The UK leads the way, with an ambition to give 30 million people a booster shot before winter. According to the BBC, it is likely that everyone over 50 and anyone normally recommended for a flu shot will be eligible.
Germany is also planning to give mRNA vaccine booster shots to vulnerable groups. A draft resolution seen by AFP suggested the program may begin from 1 September, as vaccine capacity is now under-utilised because of vaccine-hesitant and outright anti-vaccine attitudes. Schools may also start offering the vaccine to students.
Israel, with its advance vaccine access, has just started giving over-50s their third dose. Early data suggest it may be that 40,000 people have been vaccinated per day since the booster became available.
Criticisms of Covid Vaccine Booster Programs
A UK parliamentary committee heard that the booster regime was not necessary. “The time we would need to boost is if we see evidence that there was an increase in hospitalisation,” said Professor Andrew Pollard. “And that is not something we are seeing at the moment.”

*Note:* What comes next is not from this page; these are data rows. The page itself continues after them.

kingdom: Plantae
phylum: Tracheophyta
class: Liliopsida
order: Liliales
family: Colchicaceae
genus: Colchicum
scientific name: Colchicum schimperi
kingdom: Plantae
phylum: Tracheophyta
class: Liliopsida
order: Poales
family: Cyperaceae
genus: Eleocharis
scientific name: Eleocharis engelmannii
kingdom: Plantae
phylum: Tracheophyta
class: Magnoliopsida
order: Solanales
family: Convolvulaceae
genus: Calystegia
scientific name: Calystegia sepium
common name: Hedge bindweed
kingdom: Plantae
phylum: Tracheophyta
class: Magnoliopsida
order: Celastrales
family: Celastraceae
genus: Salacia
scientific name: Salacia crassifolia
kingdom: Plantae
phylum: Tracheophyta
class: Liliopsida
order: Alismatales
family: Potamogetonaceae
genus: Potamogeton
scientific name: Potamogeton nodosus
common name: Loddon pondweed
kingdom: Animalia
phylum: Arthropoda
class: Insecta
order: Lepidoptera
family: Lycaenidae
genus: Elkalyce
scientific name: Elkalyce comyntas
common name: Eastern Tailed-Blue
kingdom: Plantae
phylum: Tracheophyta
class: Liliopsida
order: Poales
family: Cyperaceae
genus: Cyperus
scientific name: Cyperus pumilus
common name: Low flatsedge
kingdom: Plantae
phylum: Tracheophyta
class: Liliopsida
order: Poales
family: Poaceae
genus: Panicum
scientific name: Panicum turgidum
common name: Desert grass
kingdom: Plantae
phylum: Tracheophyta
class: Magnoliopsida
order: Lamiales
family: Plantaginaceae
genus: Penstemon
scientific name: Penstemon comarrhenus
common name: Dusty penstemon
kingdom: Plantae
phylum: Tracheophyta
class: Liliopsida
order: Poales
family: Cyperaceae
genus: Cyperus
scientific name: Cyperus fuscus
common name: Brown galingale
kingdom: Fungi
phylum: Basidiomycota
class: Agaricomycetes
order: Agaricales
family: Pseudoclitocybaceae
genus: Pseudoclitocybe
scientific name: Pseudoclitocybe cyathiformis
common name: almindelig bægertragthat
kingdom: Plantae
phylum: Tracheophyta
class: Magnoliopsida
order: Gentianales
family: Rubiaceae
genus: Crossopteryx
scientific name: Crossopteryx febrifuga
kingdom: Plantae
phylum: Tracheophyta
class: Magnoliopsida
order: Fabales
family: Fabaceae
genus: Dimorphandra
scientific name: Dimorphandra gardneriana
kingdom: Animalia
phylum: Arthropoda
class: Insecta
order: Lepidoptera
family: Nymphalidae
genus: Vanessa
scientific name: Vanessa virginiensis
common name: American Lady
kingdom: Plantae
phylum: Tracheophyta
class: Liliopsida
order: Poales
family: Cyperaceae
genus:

Prof Pollard suggests vaccines may still be effective for decades. He also pointed out that herd immunity and elimination of SARS-CoV-2 is unlikely, given that some vaccinated individuals do still get sick and spread the disease.
And of course, there is a certain perversity in First World citizens getting triple protection while much of the world still can’t get a single vaccine. It may also turn out to be short-sighted of First World governments, if the virus continues to mutate as it spreads around the world.